3) Daha önce web sitesinden bile çıkardığı, ancak ben yazımda belirtince yeniden siteye koyduğu Ege Madencilik, iflas erteleme kararı almıştır. Şirket kayyum yönetimindedir. Diğer şirketler kağıt üstündedir. Borçlarının %10’unu bile karşılayamaz. Geçenlerde tekne ile Haliç’e gittiğimde altı adet Deniz Taxi’yi orada bağlı gördüm. Birlikte olduğumuz dönemde bizde çalışan Kerem adlı bir arkadaşımızın projesini hayata geçirmiş, Deniz Taxi projesini ortaya çıkarmıştık. Ayrılıkta bu şirket onda kaldı. Bir iş, bu kadar kötü yönetilebilir. İstanbul’da yazın karşıdan karşıya geçmek için millet can atıyor ve Deniz Taxi’ler orada yatıyor. İş bilmezliğin dik alası. Yazık…
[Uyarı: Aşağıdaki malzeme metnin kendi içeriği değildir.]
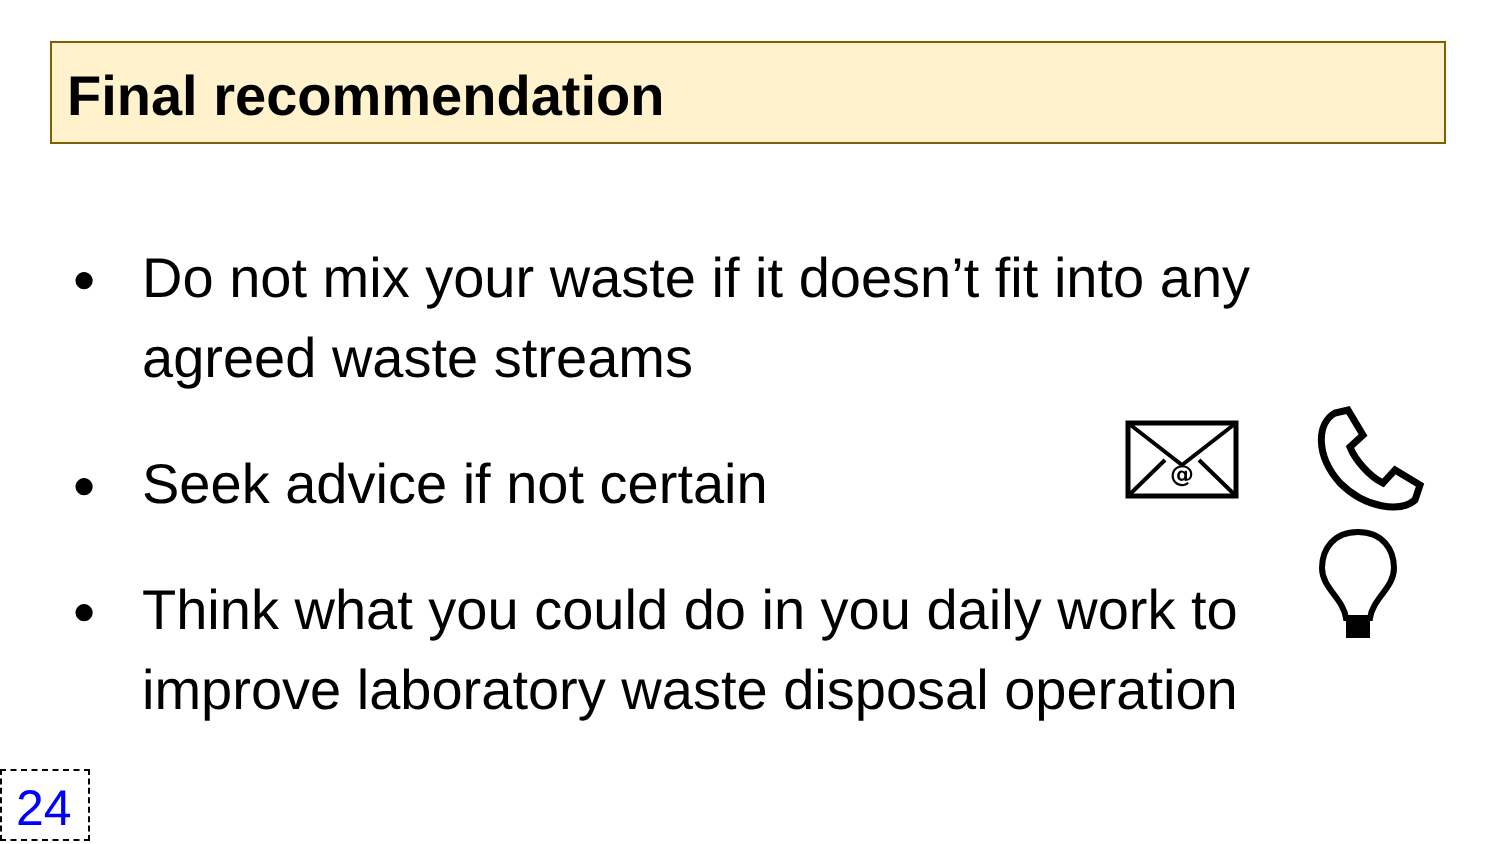Final recommendation
● Do not mix your waste if it doesn’t fit into any agreed waste streams
● Seek advice if not certain
● Think what you could do in you daily work to improve laboratory waste disposal operation
@
24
Alphan Manas İflas Erteletti
Borsa Gündem

(T.H.Ç. notu; 20 Aralık 2013)

4) Yeniköy’deki yol yalısı, gelen hacizler nedeniyle; eşinin, Alphan hastanede yatarken apar topar İzmir’e taşınması ile boşaltılmıştır. Bu evin kapısında şu anda “Kiralık” tabelası bulunmaktadır.
5) Maslak’taki ofisi, gelen hacizler nedeni ile kapatılmıştır. Şu anda Brightwell Holding’in bir ofisi bulunmamakta, ayrıca Kamboçya Fahri Konsolosluğu olarak gösterdiği evi de boşaltıldığından Kamboçya’nın da Fahri Konsolosluğu, Brightwell gibi kağıt üstünde bulunmaktadır. Kendisi, alacaklıların baskısı nedeniyle bildiğim kadarıyla İstanbul’da otel odasından işlerini idare etmeye çalışmaktadır.
6) Alphan Manas’a ait arabalar kendisinin yazdığı gibi devredilmemiştir. Aslında devredilememiştir. Çünkü arabalarının üzerinde arabaların değerinden fazla Vergi Dairelerinin ve SGK’nın hacizleri bulunmaktadır. Ayrıca “CC” plakalı arabalar haczedilemez diye bir şey de yoktur. Şu anda arabalar hacizlidir ve bu kurumlar istediği anda satış yapılır. Fahri Konsolosluk imkanları, şahsi çıkarlar için kullanıldığında ve bir şikayet geldiğinde Dışişleri Bakanlığı Fahri Konsolosluğu o kişi için lağvedebilir. Bu durumda o ülke, başka birisini Fahri Konsolos olarak atar. Arabalar ile ilgili ilginç bir başka konu da Alphan Manas’ın 34 HED 35 plakalı 2006 model Mercedes’ine ilk hacizin geldiği 2009 yılında hakkımda yazılar yazmaya başlamasıdır. Batışının başlangıcı, hakkımda yazılar yazmasının da başlangıcıdır.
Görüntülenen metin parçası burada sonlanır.